Task brief: Copy out the records verbatim, everything from the start down through the line that contains "handel ingen regning", including that line.

-- Study material follows --

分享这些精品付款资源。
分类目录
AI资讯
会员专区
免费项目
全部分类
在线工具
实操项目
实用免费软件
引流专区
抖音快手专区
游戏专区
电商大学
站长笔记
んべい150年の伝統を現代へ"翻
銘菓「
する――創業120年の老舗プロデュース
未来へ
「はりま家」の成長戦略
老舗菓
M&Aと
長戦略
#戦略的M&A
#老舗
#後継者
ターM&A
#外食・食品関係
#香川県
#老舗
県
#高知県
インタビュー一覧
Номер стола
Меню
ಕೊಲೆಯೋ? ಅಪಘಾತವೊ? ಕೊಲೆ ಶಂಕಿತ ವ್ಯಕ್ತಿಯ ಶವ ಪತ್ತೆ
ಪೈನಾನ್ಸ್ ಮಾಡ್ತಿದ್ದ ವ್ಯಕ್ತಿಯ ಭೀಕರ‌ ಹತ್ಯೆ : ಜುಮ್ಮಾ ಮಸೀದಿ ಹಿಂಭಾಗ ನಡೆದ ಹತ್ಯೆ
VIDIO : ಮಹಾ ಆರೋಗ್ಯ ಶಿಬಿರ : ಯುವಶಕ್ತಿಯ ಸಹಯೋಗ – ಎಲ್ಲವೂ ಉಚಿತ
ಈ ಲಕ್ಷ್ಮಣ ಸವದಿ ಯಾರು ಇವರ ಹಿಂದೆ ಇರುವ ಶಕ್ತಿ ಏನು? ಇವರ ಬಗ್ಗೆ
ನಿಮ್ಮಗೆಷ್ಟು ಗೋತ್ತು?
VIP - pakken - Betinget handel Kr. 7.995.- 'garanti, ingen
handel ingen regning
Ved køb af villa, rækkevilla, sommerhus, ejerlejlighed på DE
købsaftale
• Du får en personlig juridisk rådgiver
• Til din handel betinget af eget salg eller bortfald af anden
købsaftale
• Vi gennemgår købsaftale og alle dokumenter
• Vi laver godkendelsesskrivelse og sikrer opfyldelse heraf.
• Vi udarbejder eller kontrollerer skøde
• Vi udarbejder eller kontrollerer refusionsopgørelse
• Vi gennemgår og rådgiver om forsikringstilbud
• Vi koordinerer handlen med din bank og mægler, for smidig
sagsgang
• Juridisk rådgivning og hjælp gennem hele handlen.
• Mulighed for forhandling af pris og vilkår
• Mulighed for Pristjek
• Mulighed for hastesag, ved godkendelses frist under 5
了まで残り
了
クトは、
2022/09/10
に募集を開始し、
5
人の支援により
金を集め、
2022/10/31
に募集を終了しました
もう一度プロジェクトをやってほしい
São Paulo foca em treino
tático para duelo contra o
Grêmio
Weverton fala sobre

-- Study material concluded --

Reply to the exercise:
分享这些精品付款资源。
分类目录
AI资讯
会员专区
免费项目
全部分类
在线工具
实操项目
实用免费软件
引流专区
抖音快手专区
游戏专区
电商大学
站长笔记
んべい150年の伝統を現代へ"翻
銘菓「
する――創業120年の老舗プロデュース
未来へ
「はりま家」の成長戦略
老舗菓
M&Aと
長戦略
#戦略的M&A
#老舗
#後継者
ターM&A
#外食・食品関係
#香川県
#老舗
県
#高知県
インタビュー一覧
Номер стола
Меню
ಕೊಲೆಯೋ? ಅಪಘಾತವೊ? ಕೊಲೆ ಶಂಕಿತ ವ್ಯಕ್ತಿಯ ಶವ ಪತ್ತೆ
ಪೈನಾನ್ಸ್ ಮಾಡ್ತಿದ್ದ ವ್ಯಕ್ತಿಯ ಭೀಕರ‌ ಹತ್ಯೆ : ಜುಮ್ಮಾ ಮಸೀದಿ ಹಿಂಭಾಗ ನಡೆದ ಹತ್ಯೆ
VIDIO : ಮಹಾ ಆರೋಗ್ಯ ಶಿಬಿರ : ಯುವಶಕ್ತಿಯ ಸಹಯೋಗ – ಎಲ್ಲವೂ ಉಚಿತ
ಈ ಲಕ್ಷ್ಮಣ ಸವದಿ ಯಾರು ಇವರ ಹಿಂದೆ ಇರುವ ಶಕ್ತಿ ಏನು? ಇವರ ಬಗ್ಗೆ
ನಿಮ್ಮಗೆಷ್ಟು ಗೋತ್ತು?
VIP - pakken - Betinget handel Kr. 7.995.- 'garanti, ingen
handel ingen regning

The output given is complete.